McNeil, however, said that the Times was not willing to allow him to issue a lengthier explanation for his use of the word, as well as other remarks allegedly made during the trip. He wrote that he was willing to apologize, but said that he also wanted to counter claims made in the Beast story.
“As I read the words [from the email] now, it is not an apology, it is an explanation,” McNeil wrote. “But I had already said I was ready to apologize for saying the word, although I wanted to specify that I had not used it in a ‘wildly racist and offensive way.’”
He added, “Since this episode began, I have been willing to apologize for any actual offense I’d given — but not to agree to the Beast’s characterization of me, which I felt made me sound like a drunken racist roaring around Peru insulting everyone in sight.”
“If the Times had not panicked and I had been allowed to send some version of that, perhaps the Beast would have rewritten or even spiked its story. Almost undoubtedly, the reaction inside the Times itself would have been different.”
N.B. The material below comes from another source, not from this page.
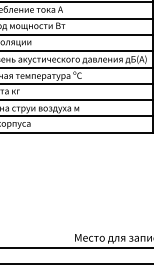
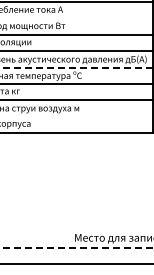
line at (76, 18): present -> none
line at (76, 67): solid -> dashed
line at (76, 116): present -> none
line at (76, 247): solid -> dashed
The Daily Beast published the story, and the Times issued a statement that read, “In 2019, Donald McNeil, Jr. participated in a Student Journeys as an expert. We subsequently became aware of complaints by some of the students on the trip concerning certain statements Donald had made during the trip. We conducted a thorough investigation and disciplined Donald for statements and language that had been inappropriate and inconsistent with our values. We found he had used bad judgment by repeating a racist slur in the context of a conversation about racist language. In addition, we apologized to the students who had participated in the trip.”
McNeil wrote that several days later, he told Dean Baquet, the editor of The New York Times, that he had written an apology and sent it to him. But Baquet asked him to also announce that he was leaving the paper. “You’ve lost the newsroom,” Baquet said, according to McNeil. “People won’t work with you.”
Eileen Murphy, a spokesperson for the Times, said following McNeil’s Medium posts, “We support Donald’s right to have his say.”
McNeil wrote that he “never dreamed that one of the two Peru trips I took — which to me were just blips in my life, something I’d done largely as a favor to a friend who needed experts to make the trips sell — would sink my Times career.”
McNeil wrote that the story of what he said that night on the Peru trip “has received such a ridiculously disproportionate amount of attention from the American media.”
In the final paragraphs of the Medium posts, McNeil wrote, “Obviously, I badly misjudged my audience in Peru that year. I thought I was generally arguing in favor of open-mindedness and tolerance — but it clearly didn’t come across that way. And my bristliness makes me an imperfect pedagogue for sensitive teenagers. Although the students liked me in 2018, some of those in 2019 clearly detested me. I do not see why their complaints should have ended my career at the Times two years later. But they did.”